(Beginning of MATERIAL SHOWN)
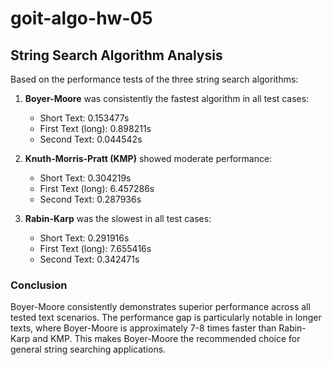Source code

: # goit-algo-hw-05

## String Search Algorithm Analysis

Based on the performance tests of the three string search algorithms:

1. **Boyer-Moore** was consistently the fastest algorithm in all test cases:
   - Short Text: 0.153477s
   - First Text (long): 0.898211s
   - Second Text: 0.044542s

2. **Knuth-Morris-Pratt (KMP)** showed moderate performance:
   - Short Text: 0.304219s
   - First Text (long): 6.457286s
   - Second Text: 0.287936s

3. **Rabin-Karp** was the slowest in all test cases:
   - Short Text: 0.291916s
   - First Text (long): 7.655416s
   - Second Text: 0.342471s

### Conclusion
Boyer-Moore consistently demonstrates superior performance across all tested text scenarios. The performance gap is particularly notable in longer texts, where Boyer-Moore is approximately 7-8 times faster than Rabin-Karp and KMP. This makes Boyer-Moore the recommended choice for general string searching applications.
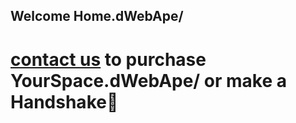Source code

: ## Welcome Home.dWebApe/

# [contact us](https://innerinetwork/) to purchase YourSpace.dWebApe/ or make a Handshake🤝 
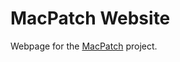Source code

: MacPatch Website
================

Webpage for the [MacPatch](https://github.com/SMSG-MAC-DEV/MacPatch) project.

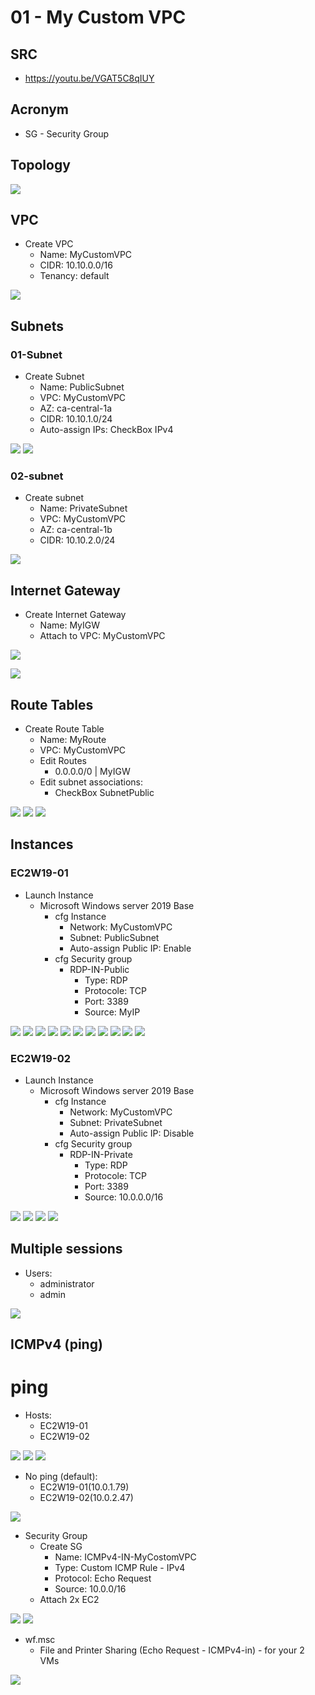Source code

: # 01 - My Custom VPC

## SRC
* https://youtu.be/VGAT5C8qIUY

## Acronym
* SG - Security Group

## Topology
[<img src="https://i.imgur.com/1QuInkj.png">](https://i.imgur.com/1QuInkj.png)

## VPC
* Create VPC
 	* Name: MyCustomVPC
  * CIDR: 10.10.0.0/16
  * Tenancy: default
    
[<img src="https://i.imgur.com/dHyIXR6.png">](https://i.imgur.com/dHyIXR6.png)

## Subnets
### 01-Subnet
* Create Subnet
  * Name: PublicSubnet
  * VPC: MyCustomVPC
  * AZ: ca-central-1a
  * CIDR: 10.10.1.0/24
  * Auto-assign IPs: CheckBox IPv4
  
[<img src="https://i.imgur.com/FFQSnLW.png">](https://i.imgur.com/FFQSnLW.png)
[<img src="https://i.imgur.com/8LabVrt.png">](https://i.imgur.com/8LabVrt.png)

### 02-subnet
* Create subnet
  * Name: PrivateSubnet
  * VPC: MyCustomVPC
  * AZ: ca-central-1b
  * CIDR: 10.10.2.0/24
  
[<img src="https://i.imgur.com/GfNeU1l.png">](https://i.imgur.com/GfNeU1l.png)

## Internet Gateway
* Create Internet Gateway
	* Name: MyIGW
    * Attach to VPC: MyCustomVPC
    
[<img src="https://i.imgur.com/HQ2WWRG.png">](https://i.imgur.com/HQ2WWRG.png)

[<img src="https://i.imgur.com/B7itH7k.png">](https://i.imgur.com/B7itH7k.png)

## Route Tables
* Create Route Table
	* Name: MyRoute
    * VPC: MyCustomVPC
    * Edit Routes
    	* 0.0.0.0/0 | MyIGW
    * Edit subnet associations:
    	* CheckBox SubnetPublic
	
[<img src="https://i.imgur.com/IVFy9vP.png">](https://i.imgur.com/IVFy9vP.png)
[<img src="https://i.imgur.com/nXN9XWO.png">](https://i.imgur.com/nXN9XWO.png)
[<img src="https://i.imgur.com/NCowhgs.png">](https://i.imgur.com/NCowhgs.png)

## Instances
### EC2W19-01
* Launch Instance
	* Microsoft Windows server 2019 Base
    	* cfg Instance
        	* Network: MyCustomVPC
            * Subnet: PublicSubnet
            * Auto-assign Public IP: Enable
    	* cfg Security group
        	* RDP-IN-Public
            	* Type: RDP
                * Protocole: TCP
                * Port: 3389
                * Source: MyIP

[<img src="https://i.imgur.com/E2puyeD.png">](https://i.imgur.com/E2puyeD.png)
[<img src="https://i.imgur.com/qDrFvQ7.png">](https://i.imgur.com/qDrFvQ7.png)
[<img src="https://i.imgur.com/TwOX0Jp.png">](https://i.imgur.com/TwOX0Jp.png)
[<img src="https://i.imgur.com/n74PP2J.png">](https://i.imgur.com/n74PP2J.png)
[<img src="https://i.imgur.com/nppViUb.png">](https://i.imgur.com/nppViUb.png)
[<img src="https://i.imgur.com/swVUpB9.png">](https://i.imgur.com/swVUpB9.png)
[<img src="https://i.imgur.com/wKBbRBF.png">](https://i.imgur.com/wKBbRBF.png)
[<img src="https://i.imgur.com/94bsCNl.png">](https://i.imgur.com/94bsCNl.png)
[<img src="https://i.imgur.com/37XGH9l.png">](https://i.imgur.com/37XGH9l.png)
[<img src="https://i.imgur.com/Kadmk5T.png">](https://i.imgur.com/Kadmk5T.png)
[<img src="https://i.imgur.com/Os4OjUL.png">](https://i.imgur.com/Os4OjUL.png)

### EC2W19-02
* Launch Instance
	* Microsoft Windows server 2019 Base
    	* cfg Instance
        	* Network: MyCustomVPC
            * Subnet: PrivateSubnet
            * Auto-assign Public IP: Disable
    	* cfg Security group
        	* RDP-IN-Private
            	* Type: RDP
                * Protocole: TCP
                * Port: 3389
                * Source: 10.0.0.0/16
            
[<img src="https://i.imgur.com/QG8iTy7.png">](https://i.imgur.com/QG8iTy7.png)
[<img src="https://i.imgur.com/qBJYNja.png">](https://i.imgur.com/qBJYNja.png)
[<img src="https://i.imgur.com/2PWF3ZB.png">](https://i.imgur.com/2PWF3ZB.png)
[<img src="https://i.imgur.com/CusSS2T.png">](https://i.imgur.com/CusSS2T.png)

## Multiple sessions
* Users: 
	* administrator
	* admin
	
[<img src="https://i.imgur.com/DXBnpyW.png">](https://i.imgur.com/DXBnpyW.png)	

## ICMPv4 (ping) 
# ping 
* Hosts:
	* EC2W19-01
	* EC2W19-02

[<img src="https://pix.toile-libre.org/upload/original/1598899488.png">](https://pix.toile-libre.org/upload/original/1598899488.png)
[<img src="https://i.imgur.com/PgIWVVH.png">](https://i.imgur.com/PgIWVVH.png)
[<img src="https://i.imgur.com/cOKBMhI.png">](https://i.imgur.com/cOKBMhI.png)

	
* No ping (default):
	* EC2W19-01(10.0.1.79)
	* EC2W19-02(10.0.2.47)
	
[<img src="http://pix.toile-libre.org/upload/original/1598900487.png">](http://pix.toile-libre.org/upload/original/1598900487.png)

* Security Group
	* Create SG
		* Name: ICMPv4-IN-MyCostomVPC
		* Type: Custom ICMP Rule - IPv4
		* Protocol: Echo Request 
		* Source: 10.0.0/16
	* Attach 2x EC2

	
[<img src="https://i.imgur.com/fkgNm8S.png">](https://i.imgur.com/fkgNm8S.png)
[<img src="https://i.imgur.com/csJDvLa.png">](https://i.imgur.com/csJDvLa.png)

* wf.msc
	* File and Printer Sharing (Echo Request - ICMPv4-in) - for your 2 VMs

[<img src="https://i.imgur.com/6Op2glB.png">](https://i.imgur.com/6Op2glB.png)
(End of MATERIAL SHOWN)
### TASK ITEM
For each line of the entries that includes "Boyer", show that line.

### EXERCISE OUTPUT
1. **Boyer-Moore** was consistently the fastest algorithm in all test cases:
Boyer-Moore consistently demonstrates superior performance across all tested text scenarios. The performance gap is particularly notable in longer texts, where Boyer-Moore is approximately 7-8 times faster than Rabin-Karp and KMP. This makes Boyer-Moore the recommended choice for general string searching applications.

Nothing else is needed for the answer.